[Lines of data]
══════════════════════════════
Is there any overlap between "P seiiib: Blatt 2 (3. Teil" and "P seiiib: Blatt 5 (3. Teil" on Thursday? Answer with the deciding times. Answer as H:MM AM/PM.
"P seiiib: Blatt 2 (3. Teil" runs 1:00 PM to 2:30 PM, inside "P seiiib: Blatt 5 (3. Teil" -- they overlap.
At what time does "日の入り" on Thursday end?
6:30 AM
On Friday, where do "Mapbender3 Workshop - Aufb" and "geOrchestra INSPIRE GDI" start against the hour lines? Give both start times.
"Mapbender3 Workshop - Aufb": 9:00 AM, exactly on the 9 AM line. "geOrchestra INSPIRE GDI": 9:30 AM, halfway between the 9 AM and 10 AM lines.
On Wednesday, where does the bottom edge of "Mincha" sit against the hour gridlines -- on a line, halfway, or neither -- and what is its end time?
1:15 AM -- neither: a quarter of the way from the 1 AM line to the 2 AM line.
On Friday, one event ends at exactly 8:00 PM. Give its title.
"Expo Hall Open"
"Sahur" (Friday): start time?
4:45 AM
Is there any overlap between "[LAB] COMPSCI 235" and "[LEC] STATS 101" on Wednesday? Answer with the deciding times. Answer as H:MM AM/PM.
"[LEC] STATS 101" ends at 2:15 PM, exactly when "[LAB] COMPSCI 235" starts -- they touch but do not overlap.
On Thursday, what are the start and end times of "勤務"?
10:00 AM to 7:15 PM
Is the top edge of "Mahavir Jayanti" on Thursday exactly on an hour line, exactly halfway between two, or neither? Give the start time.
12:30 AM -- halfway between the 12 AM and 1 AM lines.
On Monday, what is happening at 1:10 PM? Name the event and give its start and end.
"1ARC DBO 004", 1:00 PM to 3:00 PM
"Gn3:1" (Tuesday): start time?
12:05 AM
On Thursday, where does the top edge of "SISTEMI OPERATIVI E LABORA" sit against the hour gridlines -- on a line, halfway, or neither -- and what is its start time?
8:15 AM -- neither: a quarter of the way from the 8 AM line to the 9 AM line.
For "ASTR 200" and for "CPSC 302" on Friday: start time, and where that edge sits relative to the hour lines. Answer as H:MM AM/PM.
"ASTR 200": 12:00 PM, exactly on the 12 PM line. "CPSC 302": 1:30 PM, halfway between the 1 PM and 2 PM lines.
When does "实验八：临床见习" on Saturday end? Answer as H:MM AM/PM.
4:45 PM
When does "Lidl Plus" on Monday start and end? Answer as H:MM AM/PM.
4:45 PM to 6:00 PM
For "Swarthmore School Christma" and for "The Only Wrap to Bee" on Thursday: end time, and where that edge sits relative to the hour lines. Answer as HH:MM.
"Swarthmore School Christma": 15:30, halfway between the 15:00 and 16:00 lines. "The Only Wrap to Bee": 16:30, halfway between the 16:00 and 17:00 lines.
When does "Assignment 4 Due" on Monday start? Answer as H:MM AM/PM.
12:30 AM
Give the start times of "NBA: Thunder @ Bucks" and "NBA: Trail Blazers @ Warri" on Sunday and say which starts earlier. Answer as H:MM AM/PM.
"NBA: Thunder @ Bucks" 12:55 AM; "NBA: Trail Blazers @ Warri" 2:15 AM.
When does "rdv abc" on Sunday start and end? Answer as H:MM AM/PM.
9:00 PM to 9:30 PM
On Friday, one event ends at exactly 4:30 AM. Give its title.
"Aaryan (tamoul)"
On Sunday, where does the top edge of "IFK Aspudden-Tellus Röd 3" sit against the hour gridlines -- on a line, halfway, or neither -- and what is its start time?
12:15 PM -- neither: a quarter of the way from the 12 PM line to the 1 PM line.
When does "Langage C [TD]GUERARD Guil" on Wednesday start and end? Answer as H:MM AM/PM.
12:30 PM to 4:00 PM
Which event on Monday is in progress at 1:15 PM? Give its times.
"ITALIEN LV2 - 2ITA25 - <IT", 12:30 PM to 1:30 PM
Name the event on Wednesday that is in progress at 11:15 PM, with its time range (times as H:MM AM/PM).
══════════════════════════════
### WHAT TO PRODUCE
Copy out every line in the material containing the word "that". Match case exactly.

### WORKED SOLUTION
For "ASTR 200" and for "CPSC 302" on Friday: start time, and where that edge sits relative to the hour lines. Answer as H:MM AM/PM.
For "Swarthmore School Christma" and for "The Only Wrap to Bee" on Thursday: end time, and where that edge sits relative to the hour lines. Answer as HH:MM.
Name the event on Wednesday that is in progress at 11:15 PM, with its time range (times as H:MM AM/PM).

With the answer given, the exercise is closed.